Start of Data

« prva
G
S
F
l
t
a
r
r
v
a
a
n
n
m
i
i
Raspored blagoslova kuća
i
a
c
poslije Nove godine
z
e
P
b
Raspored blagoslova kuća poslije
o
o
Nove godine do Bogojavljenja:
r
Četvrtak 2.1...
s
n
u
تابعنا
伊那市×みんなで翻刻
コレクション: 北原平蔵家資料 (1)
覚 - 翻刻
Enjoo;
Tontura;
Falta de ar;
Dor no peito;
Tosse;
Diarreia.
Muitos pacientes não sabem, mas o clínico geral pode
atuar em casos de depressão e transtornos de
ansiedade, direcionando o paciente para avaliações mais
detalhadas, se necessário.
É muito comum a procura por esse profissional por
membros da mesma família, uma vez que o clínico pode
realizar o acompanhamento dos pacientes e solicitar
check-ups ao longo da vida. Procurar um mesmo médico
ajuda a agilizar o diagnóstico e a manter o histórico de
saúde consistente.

End of Data
Start of Data

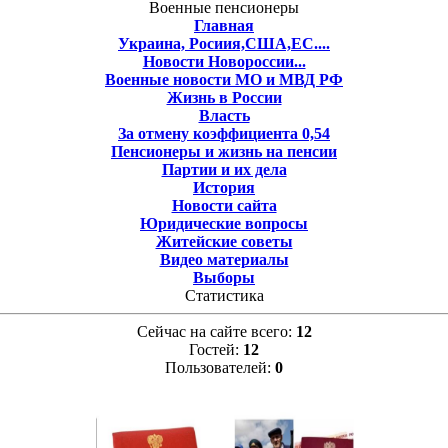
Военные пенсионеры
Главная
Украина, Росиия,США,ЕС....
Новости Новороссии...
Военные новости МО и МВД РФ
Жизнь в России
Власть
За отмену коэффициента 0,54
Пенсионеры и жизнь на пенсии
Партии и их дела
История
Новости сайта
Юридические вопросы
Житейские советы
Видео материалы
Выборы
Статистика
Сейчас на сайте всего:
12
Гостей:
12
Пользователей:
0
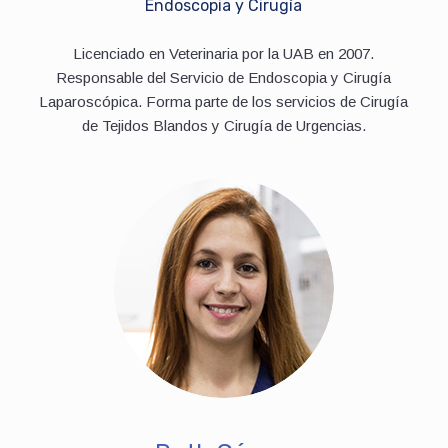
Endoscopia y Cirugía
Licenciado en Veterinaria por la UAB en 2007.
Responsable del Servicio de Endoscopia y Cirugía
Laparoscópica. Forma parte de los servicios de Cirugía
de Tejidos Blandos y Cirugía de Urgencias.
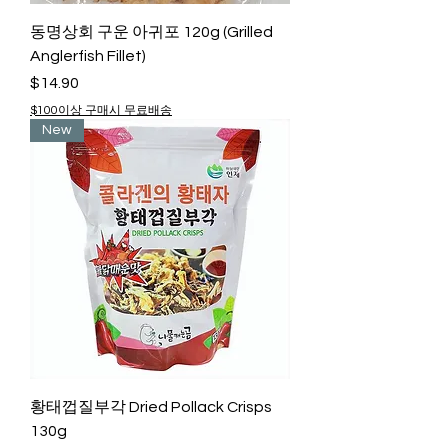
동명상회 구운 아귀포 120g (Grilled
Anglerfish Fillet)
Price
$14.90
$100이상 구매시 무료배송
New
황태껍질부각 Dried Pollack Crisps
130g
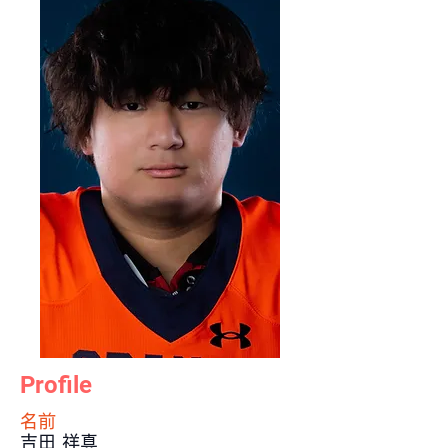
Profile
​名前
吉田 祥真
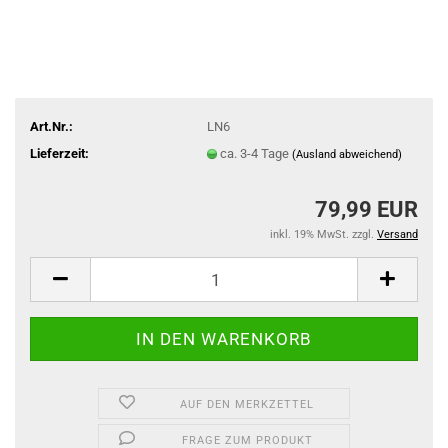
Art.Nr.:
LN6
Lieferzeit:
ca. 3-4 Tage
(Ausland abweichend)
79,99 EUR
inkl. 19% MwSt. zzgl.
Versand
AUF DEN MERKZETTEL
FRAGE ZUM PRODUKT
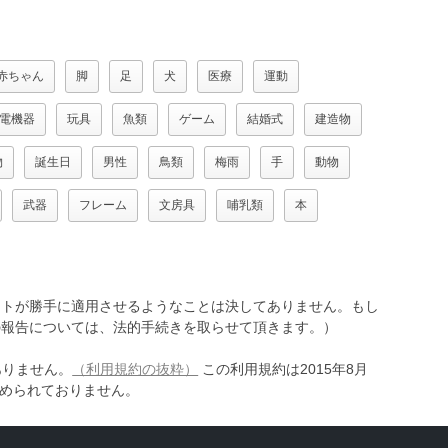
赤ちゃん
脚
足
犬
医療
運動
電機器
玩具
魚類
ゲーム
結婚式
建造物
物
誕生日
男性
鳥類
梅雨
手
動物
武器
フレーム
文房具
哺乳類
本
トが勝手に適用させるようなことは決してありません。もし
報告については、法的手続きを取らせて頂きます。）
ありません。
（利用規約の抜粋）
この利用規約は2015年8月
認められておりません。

End of Data

- **About this exercise**: Copy out everything from the line containing "Военные пенсионеры" down to the line containing "認められておりません。", both included, and leave the pictures out.

- **Answer section**:
Военные пенсионеры
Главная
Украина, Росиия,США,ЕС....
Новости Новороссии...
Военные новости МО и МВД РФ
Жизнь в России
Власть
За отмену коэффициента 0,54
Пенсионеры и жизнь на пенсии
Партии и их дела
История
Новости сайта
Юридические вопросы
Житейские советы
Видео материалы
Выборы
Статистика
Сейчас на сайте всего:
12
Гостей:
12
Пользователей:
0
Endoscopia y Cirugía
Licenciado en Veterinaria por la UAB en 2007.
Responsable del Servicio de Endoscopia y Cirugía
Laparoscópica. Forma parte de los servicios de Cirugía
de Tejidos Blandos y Cirugía de Urgencias.
동명상회 구운 아귀포 120g (Grilled
Anglerfish Fillet)
Price
$14.90
$100이상 구매시 무료배송
New
황태껍질부각 Dried Pollack Crisps
130g
Profile
​名前
吉田 祥真
Art.Nr.:
LN6
Lieferzeit:
ca. 3-4 Tage
(Ausland abweichend)
79,99 EUR
inkl. 19% MwSt. zzgl.
Versand
AUF DEN MERKZETTEL
FRAGE ZUM PRODUKT
赤ちゃん
脚
足
犬
医療
運動
電機器
玩具
魚類
ゲーム
結婚式
建造物
物
誕生日
男性
鳥類
梅雨
手
動物
武器
フレーム
文房具
哺乳類
本
トが勝手に適用させるようなことは決してありません。もし
報告については、法的手続きを取らせて頂きます。）
ありません。
（利用規約の抜粋）
この利用規約は2015年8月
認められておりません。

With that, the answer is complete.